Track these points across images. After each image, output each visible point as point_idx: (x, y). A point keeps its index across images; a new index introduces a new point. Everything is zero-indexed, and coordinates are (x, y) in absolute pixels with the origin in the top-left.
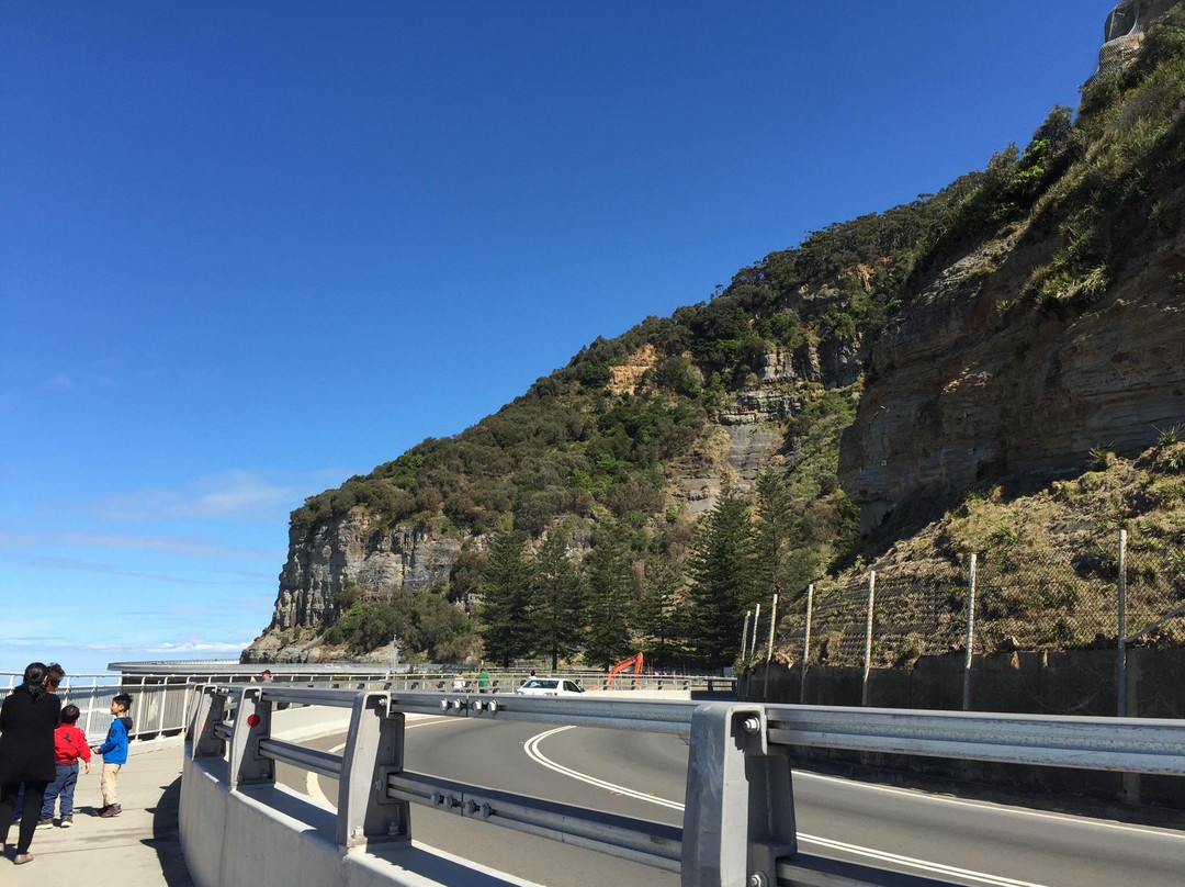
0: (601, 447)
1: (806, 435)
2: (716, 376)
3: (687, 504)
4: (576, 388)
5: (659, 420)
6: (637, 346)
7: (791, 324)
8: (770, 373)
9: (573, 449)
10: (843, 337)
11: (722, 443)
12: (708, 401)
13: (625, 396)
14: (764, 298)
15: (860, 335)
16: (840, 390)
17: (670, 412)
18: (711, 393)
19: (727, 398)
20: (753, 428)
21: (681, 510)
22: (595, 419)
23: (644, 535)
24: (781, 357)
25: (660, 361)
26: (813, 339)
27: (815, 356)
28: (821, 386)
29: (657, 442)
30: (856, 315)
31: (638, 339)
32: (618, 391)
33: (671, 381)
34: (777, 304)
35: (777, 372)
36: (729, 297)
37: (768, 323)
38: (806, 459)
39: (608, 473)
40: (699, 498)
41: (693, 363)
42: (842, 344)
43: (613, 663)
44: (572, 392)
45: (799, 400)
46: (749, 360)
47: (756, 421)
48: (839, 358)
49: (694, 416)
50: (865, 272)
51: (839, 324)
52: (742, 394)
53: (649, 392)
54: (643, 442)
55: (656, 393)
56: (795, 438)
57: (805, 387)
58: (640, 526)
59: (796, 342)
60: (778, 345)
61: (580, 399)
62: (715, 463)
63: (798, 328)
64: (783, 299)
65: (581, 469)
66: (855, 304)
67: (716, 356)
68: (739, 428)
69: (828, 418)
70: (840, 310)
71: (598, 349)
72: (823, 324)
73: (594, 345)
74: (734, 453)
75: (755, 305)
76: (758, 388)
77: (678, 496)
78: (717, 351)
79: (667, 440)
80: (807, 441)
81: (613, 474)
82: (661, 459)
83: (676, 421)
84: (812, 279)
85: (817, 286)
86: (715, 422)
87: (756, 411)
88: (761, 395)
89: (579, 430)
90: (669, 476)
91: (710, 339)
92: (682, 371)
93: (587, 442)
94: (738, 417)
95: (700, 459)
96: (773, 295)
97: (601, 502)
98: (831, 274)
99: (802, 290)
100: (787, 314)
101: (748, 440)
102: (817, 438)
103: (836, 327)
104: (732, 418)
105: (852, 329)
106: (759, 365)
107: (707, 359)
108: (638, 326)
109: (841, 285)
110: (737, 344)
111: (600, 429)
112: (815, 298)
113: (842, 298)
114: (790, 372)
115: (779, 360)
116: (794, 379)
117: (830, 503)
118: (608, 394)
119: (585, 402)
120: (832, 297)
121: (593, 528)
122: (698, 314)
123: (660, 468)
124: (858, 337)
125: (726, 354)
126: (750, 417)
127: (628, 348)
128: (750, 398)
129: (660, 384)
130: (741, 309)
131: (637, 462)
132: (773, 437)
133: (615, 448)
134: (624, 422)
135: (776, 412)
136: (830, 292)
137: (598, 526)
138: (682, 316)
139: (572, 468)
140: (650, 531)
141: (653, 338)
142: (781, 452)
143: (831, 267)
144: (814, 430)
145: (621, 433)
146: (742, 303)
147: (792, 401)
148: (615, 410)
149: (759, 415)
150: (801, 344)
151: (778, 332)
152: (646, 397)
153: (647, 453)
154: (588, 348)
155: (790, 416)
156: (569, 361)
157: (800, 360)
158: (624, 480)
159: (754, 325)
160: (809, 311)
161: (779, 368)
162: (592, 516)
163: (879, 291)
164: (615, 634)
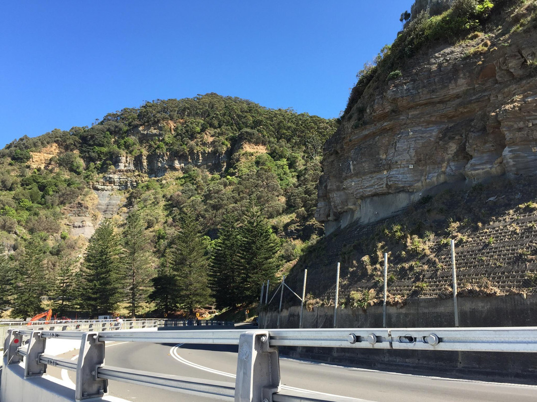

## Exercise requirements
Exact copy, no pictures: please print every record above as written.

## Written answer
Track these points across images. After each image, output each visible point as point_idx: (x, y). A point keeps its index across images; a new index introduces a new point. Everything is zero-indexed, and coordinates are (x, y) in absolute pixels with the origin in the top-left.
0: (601, 447)
1: (806, 435)
2: (716, 376)
3: (687, 504)
4: (576, 388)
5: (659, 420)
6: (637, 346)
7: (791, 324)
8: (770, 373)
9: (573, 449)
10: (843, 337)
11: (722, 443)
12: (708, 401)
13: (625, 396)
14: (764, 298)
15: (860, 335)
16: (840, 390)
17: (670, 412)
18: (711, 393)
19: (727, 398)
20: (753, 428)
21: (681, 510)
22: (595, 419)
23: (644, 535)
24: (781, 357)
25: (660, 361)
26: (813, 339)
27: (815, 356)
28: (821, 386)
29: (657, 442)
30: (856, 315)
31: (638, 339)
32: (618, 391)
33: (671, 381)
34: (777, 304)
35: (777, 372)
36: (729, 297)
37: (768, 323)
38: (806, 459)
39: (608, 473)
40: (699, 498)
41: (693, 363)
42: (842, 344)
43: (613, 663)
44: (572, 392)
45: (799, 400)
46: (749, 360)
47: (756, 421)
48: (839, 358)
49: (694, 416)
50: (865, 272)
51: (839, 324)
52: (742, 394)
53: (649, 392)
54: (643, 442)
55: (656, 393)
56: (795, 438)
57: (805, 387)
58: (640, 526)
59: (796, 342)
60: (778, 345)
61: (580, 399)
62: (715, 463)
63: (798, 328)
64: (783, 299)
65: (581, 469)
66: (855, 304)
67: (716, 356)
68: (739, 428)
69: (828, 418)
70: (840, 310)
71: (598, 349)
72: (823, 324)
73: (594, 345)
74: (734, 453)
75: (755, 305)
76: (758, 388)
77: (678, 496)
78: (717, 351)
79: (667, 440)
80: (807, 441)
81: (613, 474)
82: (661, 459)
83: (676, 421)
84: (812, 279)
85: (817, 286)
86: (715, 422)
87: (756, 411)
88: (761, 395)
89: (579, 430)
90: (669, 476)
91: (710, 339)
92: (682, 371)
93: (587, 442)
94: (738, 417)
95: (700, 459)
96: (773, 295)
97: (601, 502)
98: (831, 274)
99: (802, 290)
100: (787, 314)
101: (748, 440)
102: (817, 438)
103: (836, 327)
104: (732, 418)
105: (852, 329)
106: (759, 365)
107: (707, 359)
108: (638, 326)
109: (841, 285)
110: (737, 344)
111: (600, 429)
112: (815, 298)
113: (842, 298)
114: (790, 372)
115: (779, 360)
116: (794, 379)
117: (830, 503)
118: (608, 394)
119: (585, 402)
120: (832, 297)
121: (593, 528)
122: (698, 314)
123: (660, 468)
124: (858, 337)
125: (726, 354)
126: (750, 417)
127: (628, 348)
128: (750, 398)
129: (660, 384)
130: (741, 309)
131: (637, 462)
132: (773, 437)
133: (615, 448)
134: (624, 422)
135: (776, 412)
136: (830, 292)
137: (598, 526)
138: (682, 316)
139: (572, 468)
140: (650, 531)
141: (653, 338)
142: (781, 452)
143: (831, 267)
144: (814, 430)
145: (621, 433)
146: (742, 303)
147: (792, 401)
148: (615, 410)
149: (759, 415)
150: (801, 344)
151: (778, 332)
152: (646, 397)
153: (647, 453)
154: (588, 348)
155: (790, 416)
156: (569, 361)
157: (800, 360)
158: (624, 480)
159: (754, 325)
160: (809, 311)
161: (779, 368)
162: (592, 516)
163: (879, 291)
164: (615, 634)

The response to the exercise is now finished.